Jim Dietz, head chef and owner with his wife, Melanie Evankovich-Dietz, of Gypsy Cafe, has participated in the contest for the past five years. This time around, the biggest challenge wasn't in creating their soup, but in naming it.
Originally tagged as Purple Panda Soup because of its color, the couple toyed with the idea of other purple-inspired names and finally settled on Gogol Bordello Start Wearing Purple Soup as a tribute to the Gypsy punk band and one of its hit songs. The soup's ingredients include red cabbage, potatoes, parsnips and carrots.
"It's very thick, hearty and creamy," Dietz says. It has a vegetable stock broth and contains pureed vegetables, with sour cream and a little Romano cheese added for flavor. I originally made the soup with ingredients I had on hand. I created a special version for the contest. I hope it's the best one yet."
Dietz says his wife, Melanie, is one of the founders of the contest. They believe the event is good for the community.
"We like that it brings people here," he says. "It's also a good way to touch base with our restaurant friends."
Izayana Rivas, whose family owns and operates Rivas Restaurant along East Carson Street, is participating in the contest for the first time. Their restaurant opened in July, after having previous locations in Etna and Carnegie.
"We decided to come to the melting pot, which is South Side, which offers a variety of restaurants by different ethnic groups," she says. "We are very happy here and don't see ourselves moving anytime soon."
Rivas' contest entry, Sopa de Marisco, is a seafood soup that contains crabmeat, orange roughy and shrimp along with mixed vegetables and a cream broth. Her mother, Angela Rivas, is the restaurant chef who will be preparing 20 gallons of the soup.
"She's ready for it," Izayana says. She and her family moved here from Nicaragua, and they recently traveled back to their former country to visit. "My mother picked up a lot of ideas we are going to try in the restaurant," she says. Her father handles the finances, and her husband, Abraham, coordinates the wait staff and manages their Web site.

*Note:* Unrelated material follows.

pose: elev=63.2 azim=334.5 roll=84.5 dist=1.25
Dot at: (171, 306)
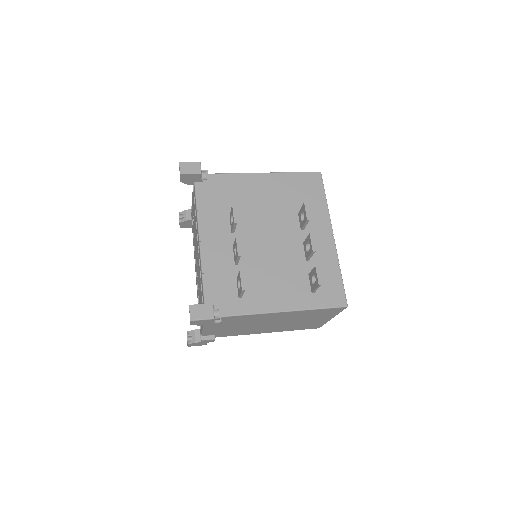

They decided to participate in the soup contest because, Izayana says, "It makes us become familiar with the community and part of the family of South Side."
As a result of the popularity of the contest, a limit was placed on the number of attendees they could accommodate this year. Only 1,200 tickets will be sold. Last year, 1,500 people participated, and some restaurants ran out of soup.
"This event is so popular and so much fun," says Rick Belloli, executive director of South Side Local Development Co., who encourages patrons to purchase their tickets in advance. "We want to keep it a positive experience."